The other thing that is frequently difficult for programmers to grasp when they first start programming with full immutability is you don't need to stick to only one data structure. You usually choose one data structure as your "source of truth," but you can make as many derivatives as you want, even derivatives of derivatives, and you know they will stay synced as long as you need them to.

That means you can use a Map at the topmost level, then switch to Lists or Arrays for row analysis, then Arrays indexed the other way for column analysis, then bitmasks for pattern analysis, then Strings for display. Well-designed functional programs do not pass a single data structure around. They are a series of steps that take one data structure in and emit a new one that's suited for the next step.

As long as you can come out the other side with a move in a format the top level can understand, you don't need to worry how much you restructure the data in between. It's immutable, so it's possible to trace a path back to the source of truth at the top level.

Answer 2

I've done this recently in F# and I ended up using a one-dimensional list (in F#, that's a single-linked list). In practice, the speed of O(n) list indexer is not a bottleneck for human-usable board sizes. I experimented with other types like 2d array, but in the end, it was the trade-off of either writing my own value-equality-checking code or a translation of rank and file to index and back. The latter was simpler. I'd say get it working first, and then optimize your data type later if needed. It's not likely to make a large enough difference to matter.

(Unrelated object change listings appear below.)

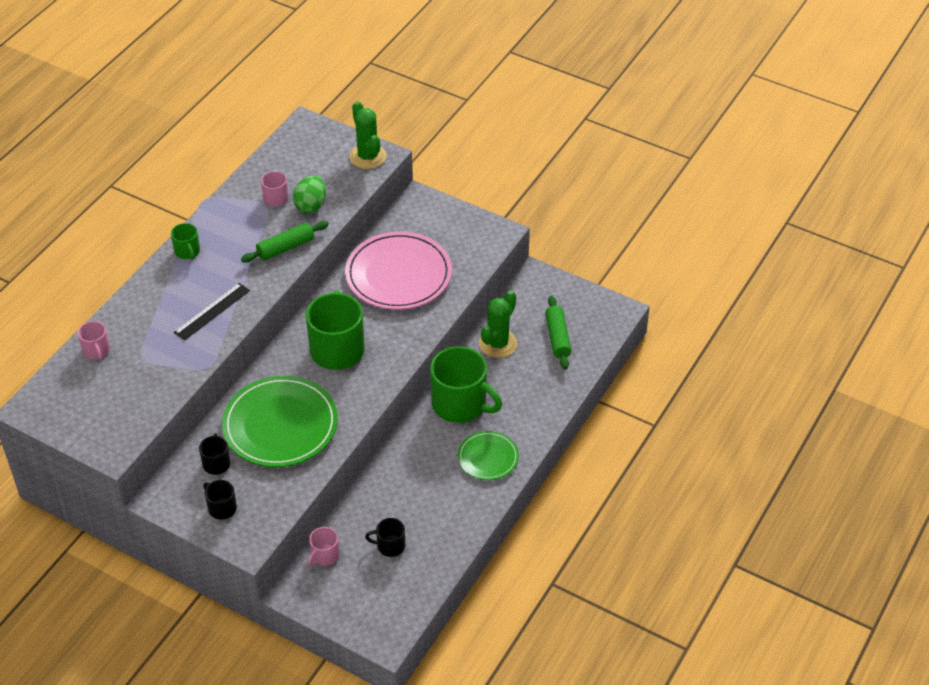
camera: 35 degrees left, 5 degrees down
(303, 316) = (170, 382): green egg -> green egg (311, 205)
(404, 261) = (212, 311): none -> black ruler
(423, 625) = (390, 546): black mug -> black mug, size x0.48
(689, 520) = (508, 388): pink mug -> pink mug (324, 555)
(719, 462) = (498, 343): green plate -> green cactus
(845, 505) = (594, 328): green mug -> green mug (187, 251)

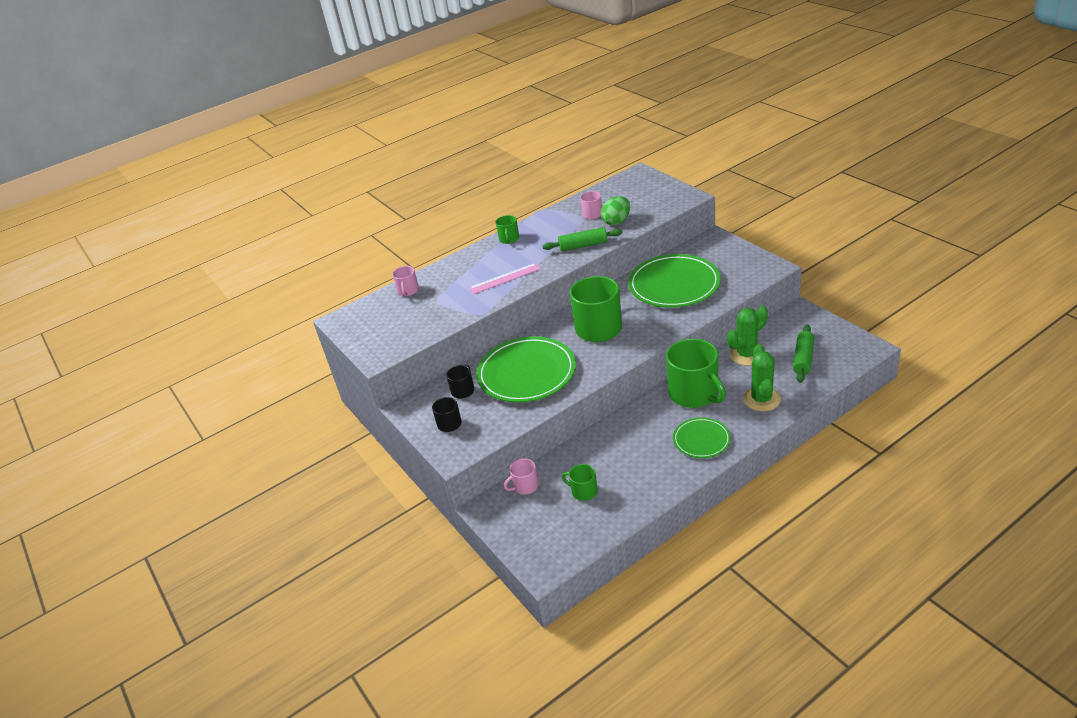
camera: 30 degrees right, 10 degrees down
(212, 311) = (505, 278): black ruler -> pink ruler
(367, 156) = (677, 196): green cactus -> green cactus (761, 399)
(390, 546) = (583, 491): black mug -> green mug
(398, 274) = (674, 284): pink plate -> green plate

In the end your implementation should not matter as much so long as your board operations are properly encapsulated by Board type and operations. For instance, here is how some of my tests may look to set up a board:

let pos r f = {Rank = r; File = f} // immutable record type
// or
let pos r f = OnBoard (r, f) // algebraic type
...
let testBoard =
    Board.createEmpty ()
    |> Board.setPiece p (pos 1 2)
    |> ...

To this code (or any calling code), it would not matter how the board was represented. The board is represented by the operations on it more than its underlying structure.